El doctor Lancellotti, afuera sin anestesia

Domingo 27 de Julio de 2008

La dirigencia de Central decidió hace unos días de manera sorpresiva prescindir de los servicios del cuerpo médico que encabezaba el traumatólogo Carlos Lancellotti. Pero lo llamativo del caso es la manera en la cual el facultativo se enteró de que había sido cesanteado. "Fue triste saber que dejábamos la función a través de Ovación. Lo más grave es que no estaba en la ciudad, sino en el exterior de luna miel. Eso me dolió mucho más porque los directivos tuvieron mucho tiempo para informarme que debía dar un paso al costado. Si bien la dirigencia que preside Horacio Usandizaga tiene la facultad y libertad para decidir quién sigue o no en el club, la verdad es que me esperaba otro gesto de esta administración, ya que paradójicamente vive haciendo hincapié en la ética, la moral y los correctos procedimientos", señaló.
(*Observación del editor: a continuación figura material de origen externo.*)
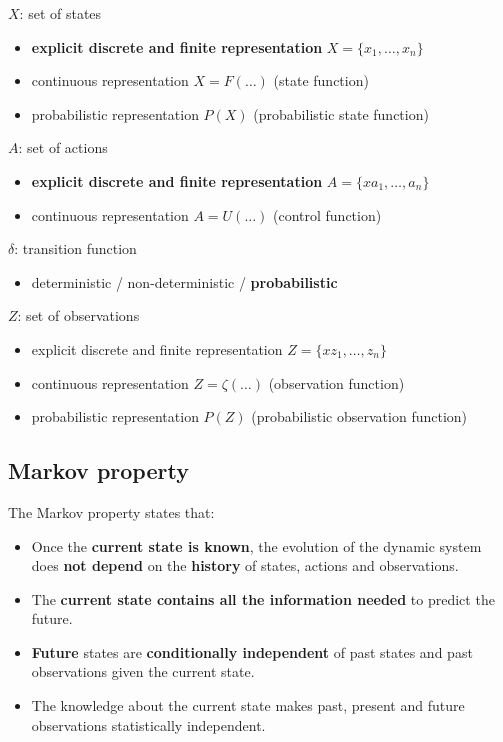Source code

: $X$: set of states
\begin{itemize}
    \item \textbf{explicit discrete and finite representation} $X = \{x_{1}, \dots, x_{n}\}$
    \item continuous representation $X = F(\dots)$ (state function)
    \item probabilistic representation $P(X)$ (probabilistic state function)
\end{itemize}
$A$: set of actions
\begin{itemize}
    \item \textbf{explicit discrete and finite representation} $A = \{xa_{1}, \dots, a_{n}\}$
    \item continuous representation $A = U(\dots)$ (control function)
\end{itemize}
$\delta$: transition function
\begin{itemize}
    \item deterministic / non-deterministic / \textbf{probabilistic}
\end{itemize}
$Z$: set of observations
\begin{itemize}
    \item explicit discrete and finite representation $Z = \{xz_{1}, \dots, z_{n}\}$
    \item continuous representation $Z = \zeta(\dots)$ (observation function)
    \item probabilistic representation $P(Z)$ (probabilistic observation function)
\end{itemize}

\subsection{Markov property}

The Markov property states that: 
\begin{itemize}
    \item Once the \textbf{current state is known}, the evolution of the dynamic system does \textbf{not depend} on the \textbf{history} of states, actions and observations.
    \item The \textbf{current state contains all the information needed} to predict the future.
    \item \textbf{Future} states are \textbf{conditionally independent} of past states and past observations given the current state.
    \item The knowledge about the current state makes past, present and future observations statistically independent.
\end{itemize}

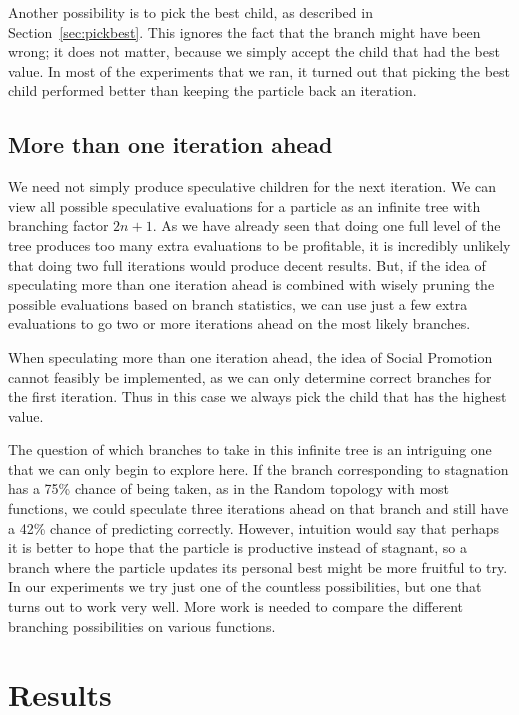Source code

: \documentclass[journal,letterpaper]{IEEEtran}
\renewcommand{\sec}[1]{Section~\ref{sec:#1}}
\begin{document}
Another possibility is to pick the best child, as described in \sec{pickbest}.
This ignores the fact that the branch might have been wrong; it does not
matter, because we simply accept the child that had the best value.  In most of
the experiments that we ran, it turned out that picking the best child
performed better than keeping the particle back an iteration.

\subsection{More than one iteration ahead}
\label{sec:manyiters}

We need not simply produce speculative children for the next iteration.  We can
view all possible speculative evaluations for a particle as an infinite tree
with branching factor $2n+1$.  As we have already seen that doing one full
level of the tree produces too many extra evaluations to be profitable, it is
incredibly unlikely that doing two full iterations would produce decent
results.  But, if the idea of speculating more than one iteration ahead is
combined with wisely pruning the possible evaluations based on branch
statistics, we can use just a few extra evaluations to go two or more
iterations ahead on the most likely branches.

When speculating more than one iteration ahead, the idea of Social Promotion
cannot feasibly be implemented, as we can only determine correct branches for
the first iteration.  Thus in this case we always pick the child that has the
highest value.

The question of which branches to take in this infinite tree is an intriguing
one that we can only begin to explore here.  If the branch corresponding to
stagnation has a 75\% chance of being taken, as in the Random topology with
most functions, we could speculate three iterations ahead on that branch and
still have a 42\% chance of predicting correctly.  However, intuition would say
that perhaps it is better to hope that the particle is productive instead of
stagnant, so a branch where the particle updates its personal best might be
more fruitful to try.  In our experiments we try just one of the countless
possibilities, but one that turns out to work very well.  More work is needed
to compare the different branching possibilities on various functions.

\section{Results}
\label{sec:results}
\end{document}
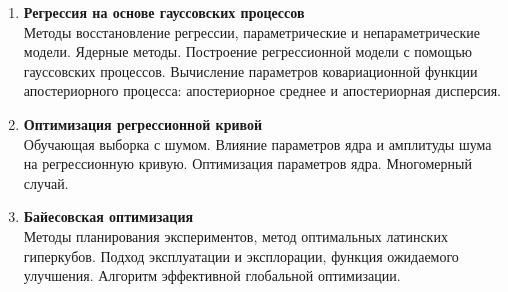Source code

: \documentclass[12pt,oneside,openany]{article}
\begin{document}
\begin{enumerate}
  \item \textbf{Регрессия на основе гауссовских процессов} \\
  Методы восстановление регрессии, параметрические и непараметрические модели. Ядерные методы. Построение регрессионной модели с помощью гауссовских процессов. Вычисление параметров ковариационной функции апостериорного процесса: апостериорное среднее и апостериорная дисперсия.

  \item \textbf{Оптимизация регрессионной кривой} \\
  Обучающая выборка с шумом. Влияние параметров ядра и амплитуды шума на регрессионную кривую. Оптимизация параметров ядра. Многомерный случай.

  \item \textbf{Байесовская оптимизация} \\
  Методы планирования экспериментов, метод оптимальных латинских гиперкубов. Подход эксплуатации и эксплорации, функция ожидаемого улучшения. Алгоритм эффективной глобальной оптимизации.

\end{enumerate}
\end{document}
  "Usandizaga no me llamó, como tampoco lo hizo el resto de los dirigentes de peso. No sé por qué no lo hicieron. Lo único que me deja tranquilo es que cuando le comunicaron al doctor Ariel González que no íbamos a ser más el cuerpo médico de Central, después de que había sido publicado en los medios, tanto Alfredo Bühler como Norberto Speciale aclararon en todo momento que no era por una cuestión profesional, ya que en ese aspecto está claro que en todo el tiempo que estuvimos trabajando en el club no tuvimos ningún inconveniente en cuanto al tratamiento de una lesión. Al contrario, hasta llegué a discutir con Leo Madelón cuando quería hacer jugar lesionados a Méndez y a Alvarez. En ese aspecto estamos tranquilos porque en el período que estuvimos realizamos un buen trabajo. De hecho, los resultados están a la vista o pueden remitirse a los archivos, donde inclusive hemos recuperado a varios jugadores en un tiempo récord", amplió el reconocido médico.

  Y agregó: "No es la primera vez que intentaron hacernos a un costado. Cuando asumió Usandizaga hizo un intento para poner a sus amigos, los mismos que hoy están en el club. Pero cuando consultaron al plantel se encontraron con la sorpresa de que estábamos trabajando de manera muy seria y profesional. En ese aspecto no somos unos improvisados, ya que hace muchos años estoy en la medicina del deporte y, tanto el doctor Ariel González como el kinesiólogo Fernando Castro son también dos excelentes profesionales. También quiero hacer una mención para el paramédico Juan Blasco, quien aportaba mucho".

  "Con el único que hablé en su momento fue con el secretario técnico del club, Rubén Massei. Después, no tuve el agrado de haber recibido algún mensaje de los responsables del departamento fútbol o de algún dirigente de peso. Respeto las opiniones y decisiones que se toman, pero no puedo compartir este accionar cuando escucho y veo que hay gente en el club que se la pasa hablando de ética y moral y, en este caso, no la pusieron en práctica conmigo", acotó Lancellotti.

  "Al plantel, a los distintos cuerpos técnicos y a los utileros que quedaron, sólo tengo palabras de agradecimiento. Porque demuestran a diario ser grandes profesionales. Central es una institución muy grande y tiene gente que lo quiere de verdad", sostuvo.

Por último dijo: "Entre profesionales serios se acostumbra a hacer un llamado cuando uno deja un cargo o lo asume. Lo hice antes de asumir en Central cuando hablé con Francisco Campillo. De hecho, en su momento le comuniqué al presidente Pablo Scarabino que hasta que no hablara con Campillo y Aparicio no iba a aceptar el cargo por una cuestión de ética. Pero se ve que tanto el nuevo facultativo que tiene el plantel de primera (Hernán Giuria) como algún directivo médico no acostumbran a emplear esta metodología, que es básica y está vinculada al accionar de las buenas personas".